GOAL OF THE EXERCISE:
Reproduce without any changes the stretch of lines from the very start through the line that contains "Не упустите возможность".
>>>>
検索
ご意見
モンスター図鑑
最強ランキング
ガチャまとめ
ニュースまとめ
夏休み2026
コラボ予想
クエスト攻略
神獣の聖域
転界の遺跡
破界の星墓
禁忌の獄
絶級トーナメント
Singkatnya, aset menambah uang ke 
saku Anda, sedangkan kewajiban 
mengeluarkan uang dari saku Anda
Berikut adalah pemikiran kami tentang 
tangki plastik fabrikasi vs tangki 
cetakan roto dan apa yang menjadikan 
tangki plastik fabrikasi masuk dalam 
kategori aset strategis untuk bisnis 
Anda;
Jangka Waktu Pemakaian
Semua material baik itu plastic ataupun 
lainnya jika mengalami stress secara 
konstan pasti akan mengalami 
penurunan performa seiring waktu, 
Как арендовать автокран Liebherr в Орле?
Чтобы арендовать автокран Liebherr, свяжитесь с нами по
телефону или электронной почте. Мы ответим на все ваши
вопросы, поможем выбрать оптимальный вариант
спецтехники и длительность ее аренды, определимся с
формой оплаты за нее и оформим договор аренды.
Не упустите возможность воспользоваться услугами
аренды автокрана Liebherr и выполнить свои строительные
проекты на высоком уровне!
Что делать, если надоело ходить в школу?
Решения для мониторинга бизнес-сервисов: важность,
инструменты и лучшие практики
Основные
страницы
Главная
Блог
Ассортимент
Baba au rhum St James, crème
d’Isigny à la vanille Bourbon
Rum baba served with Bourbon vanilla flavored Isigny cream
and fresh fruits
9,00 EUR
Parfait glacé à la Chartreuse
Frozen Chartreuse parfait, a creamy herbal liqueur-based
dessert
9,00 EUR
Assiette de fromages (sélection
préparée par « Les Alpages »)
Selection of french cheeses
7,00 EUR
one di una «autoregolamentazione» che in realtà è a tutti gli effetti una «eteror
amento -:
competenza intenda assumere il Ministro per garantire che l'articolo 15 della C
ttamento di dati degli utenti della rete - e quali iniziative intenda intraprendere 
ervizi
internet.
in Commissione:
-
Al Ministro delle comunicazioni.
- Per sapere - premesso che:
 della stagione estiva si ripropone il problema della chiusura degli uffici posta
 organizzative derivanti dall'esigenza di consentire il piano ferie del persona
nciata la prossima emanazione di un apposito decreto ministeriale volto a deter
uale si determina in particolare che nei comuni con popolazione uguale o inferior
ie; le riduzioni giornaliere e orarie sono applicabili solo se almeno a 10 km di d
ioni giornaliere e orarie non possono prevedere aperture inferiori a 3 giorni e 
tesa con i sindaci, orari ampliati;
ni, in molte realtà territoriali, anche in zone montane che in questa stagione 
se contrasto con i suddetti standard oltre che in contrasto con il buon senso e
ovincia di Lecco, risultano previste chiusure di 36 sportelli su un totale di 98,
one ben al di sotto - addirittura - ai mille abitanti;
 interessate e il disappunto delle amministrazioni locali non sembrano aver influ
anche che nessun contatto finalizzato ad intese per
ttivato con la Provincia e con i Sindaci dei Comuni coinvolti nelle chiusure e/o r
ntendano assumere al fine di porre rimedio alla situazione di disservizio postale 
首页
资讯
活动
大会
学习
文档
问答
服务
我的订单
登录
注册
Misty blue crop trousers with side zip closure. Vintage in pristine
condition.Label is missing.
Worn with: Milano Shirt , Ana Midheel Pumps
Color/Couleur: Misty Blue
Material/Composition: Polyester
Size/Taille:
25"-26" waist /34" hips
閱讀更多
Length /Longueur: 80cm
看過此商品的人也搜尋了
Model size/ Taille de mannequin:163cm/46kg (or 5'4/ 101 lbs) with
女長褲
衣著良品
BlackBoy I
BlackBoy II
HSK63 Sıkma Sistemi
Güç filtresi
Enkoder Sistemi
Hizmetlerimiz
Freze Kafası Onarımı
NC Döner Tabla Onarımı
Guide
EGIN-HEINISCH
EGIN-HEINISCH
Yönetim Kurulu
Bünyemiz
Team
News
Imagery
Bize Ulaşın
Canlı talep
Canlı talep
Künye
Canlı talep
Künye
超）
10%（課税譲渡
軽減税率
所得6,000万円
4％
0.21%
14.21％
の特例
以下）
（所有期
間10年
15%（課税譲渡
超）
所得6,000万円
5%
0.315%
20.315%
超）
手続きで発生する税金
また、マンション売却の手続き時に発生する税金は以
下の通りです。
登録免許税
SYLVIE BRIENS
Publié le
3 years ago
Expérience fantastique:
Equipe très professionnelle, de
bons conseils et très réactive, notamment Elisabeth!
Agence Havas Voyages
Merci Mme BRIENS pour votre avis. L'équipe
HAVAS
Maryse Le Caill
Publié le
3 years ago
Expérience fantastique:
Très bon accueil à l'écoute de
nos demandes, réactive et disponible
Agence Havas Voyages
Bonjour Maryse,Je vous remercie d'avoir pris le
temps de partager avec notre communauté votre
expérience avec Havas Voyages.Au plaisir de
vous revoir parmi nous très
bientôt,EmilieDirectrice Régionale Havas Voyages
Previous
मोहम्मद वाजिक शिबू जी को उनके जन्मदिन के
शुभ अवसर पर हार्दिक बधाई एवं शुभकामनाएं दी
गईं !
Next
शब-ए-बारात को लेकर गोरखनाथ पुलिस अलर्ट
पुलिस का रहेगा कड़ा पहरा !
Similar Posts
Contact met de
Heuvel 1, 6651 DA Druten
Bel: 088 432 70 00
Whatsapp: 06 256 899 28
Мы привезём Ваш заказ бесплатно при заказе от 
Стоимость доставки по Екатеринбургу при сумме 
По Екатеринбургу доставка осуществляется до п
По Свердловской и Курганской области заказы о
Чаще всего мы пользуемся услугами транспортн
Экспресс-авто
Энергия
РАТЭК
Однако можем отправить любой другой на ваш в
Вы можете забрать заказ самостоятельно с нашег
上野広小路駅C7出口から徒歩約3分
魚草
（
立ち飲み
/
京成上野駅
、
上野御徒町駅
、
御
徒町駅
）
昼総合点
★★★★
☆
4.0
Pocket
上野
<<<<
RESPONSE TO THE EXERCISE:
検索
ご意見
モンスター図鑑
最強ランキング
ガチャまとめ
ニュースまとめ
夏休み2026
コラボ予想
クエスト攻略
神獣の聖域
転界の遺跡
破界の星墓
禁忌の獄
絶級トーナメント
Singkatnya, aset menambah uang ke 
saku Anda, sedangkan kewajiban 
mengeluarkan uang dari saku Anda
Berikut adalah pemikiran kami tentang 
tangki plastik fabrikasi vs tangki 
cetakan roto dan apa yang menjadikan 
tangki plastik fabrikasi masuk dalam 
kategori aset strategis untuk bisnis 
Anda;
Jangka Waktu Pemakaian
Semua material baik itu plastic ataupun 
lainnya jika mengalami stress secara 
konstan pasti akan mengalami 
penurunan performa seiring waktu, 
Как арендовать автокран Liebherr в Орле?
Чтобы арендовать автокран Liebherr, свяжитесь с нами по
телефону или электронной почте. Мы ответим на все ваши
вопросы, поможем выбрать оптимальный вариант
спецтехники и длительность ее аренды, определимся с
формой оплаты за нее и оформим договор аренды.
Не упустите возможность воспользоваться услугами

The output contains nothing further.